» Required tasks
[A] Render this sentence from the profile of Martin O'Neill into Spanish: "O'Neill did not walk, preferring to arrive in style by jet plane and chauffeur-driven limo to the stadium, where thousands of Celtic supporters turned out in noisy acclamation."
[B] According to the profile of Martin O'Neill, how many managers did Doug Ellis go through in his 38 years in charge of Aston Villa?
== Text excerpt ==
During Doug Ellis' idiosyncratic reign as chairman of Aston Villa, it was claimed that of Britain's one million unemployed, around half were managers he had hired and fired. A cruel exaggeration, the managerial body count under 'Deadly Doug', as he was less than affectionately known, was a mere 13 in his 38 years in charge. And not everyone was handed compulsary redundancy; Ron Saunders, for example, who assembled the side that won the English championship in 1981 and the European Cup the following season, chose to walk out, albeit it was rumoured, because of a disagreement with Ellis over team selection.
Now Villa have a new owner in American billionaire Randy Lerner (whose portfolio also includes the Cleveland Browns of the American NFL) and a new manager in Martin O'Neill who has guided the club into fifth place in the Premier League. Manchester United, Chelsea, Arsenal and Liverpool may still regard themselves as the nation's 'Superpowers' but there is a growing feeling that under O'Neill's expert hand, the 'Big Four' are poised to become the 'Big Five'.
A European Cup winner under Brian Clough ("I looked on him as a bit of a smart-ass," said Cloughie of their relationship) O'Neill displays none of his mentor's conceit and delights in poking fun at his abilities as a player. "When I was manager at Leicester City, our centre-forward, Emile Heskey, was jeered for the entire 90 minutes during one game against Leeds at Elland Road. Throughout my career I tried in vain to get away crowds to give me stick but I was never good enough. I'd have loved to have 40,000 fans baying for my blood but generally they didn't even notice I was playing."
Capped 67 times by his country, however, O'Neill is rightly proud of his achievements and when the Leicester City doctor appeared in his office one morning bearing a photograph of the Northern Ireland '82 World Cup squad to be used in a no-smoking promotion, the Ulsterman started reminiscing: "Gerry Armstrong, what a tournament he had. Look, there's Jimmy Nicholl." "How come you know them?" the doc inquired innocently.
"Because," she was informed with a steely glare, "that's me in the middle of the front row. I was the bloody captain!" O'Neill's managerial journey to Villa Park has been by a circuitous route, beginning at non-league Grantham Town where former club secretary Pat Nixon recalls: "His obsession was total, even when we were playing in front of three men and a dog. What best sums up Martin was after we'd lost at Spalding and he rang me up at one o'clock in the morning to ask if I thought their third goal had been offside. When I reminded him of the time, all he said was, 'Gerraway. Is that right...'?"
From Grantham to Wycombe Wanderers to Leicester where he led the club to two League Cup triumphs and into Europe before Glasgow Celtic came calling. One of nine children born and raised in a "Celtic mad" household across the Irish Sea in Kilrea, O'Neill took up his new position with the words of his late father, Leo, etched on his very soul. "If you ever get the chance to manage Celtic," dad advised, "walk to Parkhead, son."
O'Neill did not walk, preferring to arrive in style by jet plane and chauffeur-driven limo to the stadium, where thousands of Celtic supporters turned out in noisy acclamation. In his five seasons at Parkhead (before taking a sabbatical from football when his wife, Geraldine, was struck by lymphoma), Celtic won three league titles, three Scottish Cups, the League Cup and reached the Uefa Cup final in 2003. Passionate to the point of manic, former manager turned TV pundit Ron Atkinson says of O'Neill: "Martin runs up and down that touchline faster and more often than his number two John Robertson did during his playing days at Nottingham Forest.
===
== Data extracts ==
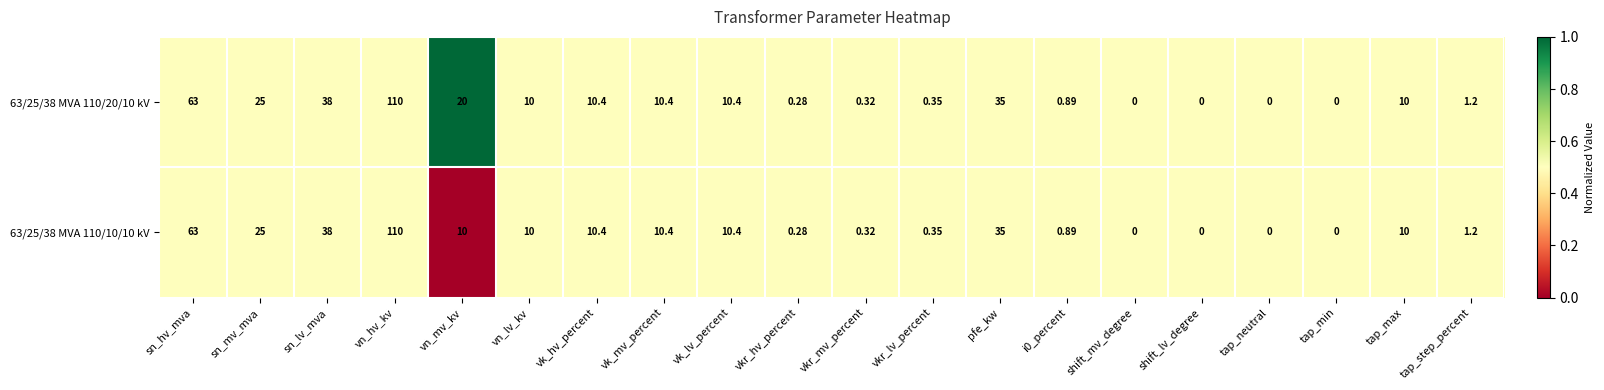

Which series has the largest total across all categories?

63/25/38 MVA 110/20/10 kV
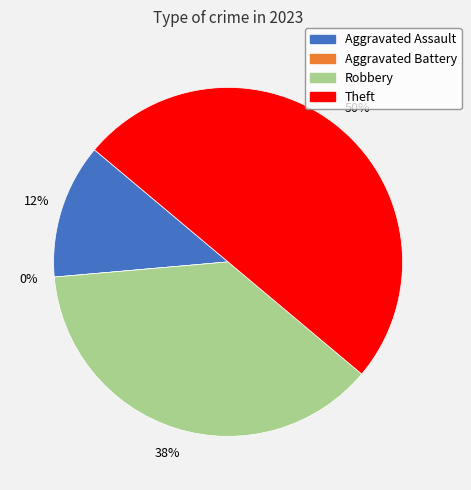

To the nearest percent, what is the difference between the Robbery and Aggravated Battery slice percentages?

38%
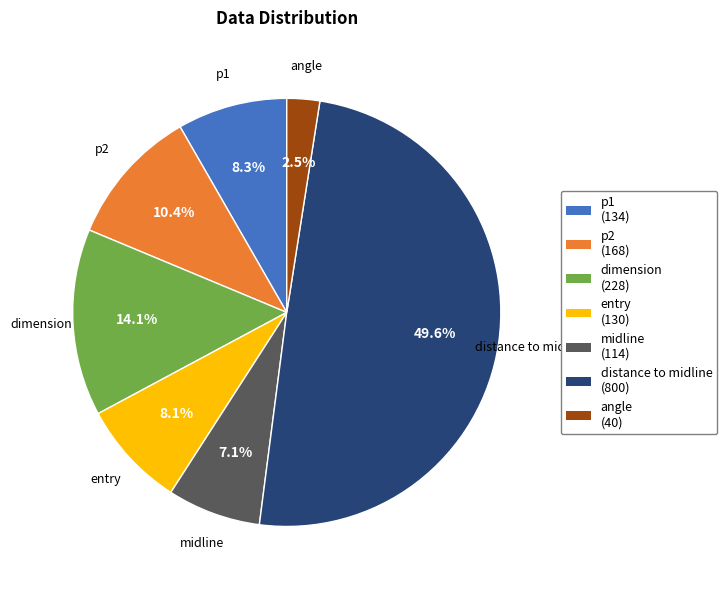

Is angle the majority of the pie?

No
===
» Results for the exercise
[A] O'Neill no fue caminando: prefirió llegar con estilo al estadio en avión a reacción y en limusina con chófer, donde miles de aficionados del Celtic acudieron a aclamarlo ruidosamente.

[B] Doug Ellis went through 13 managers.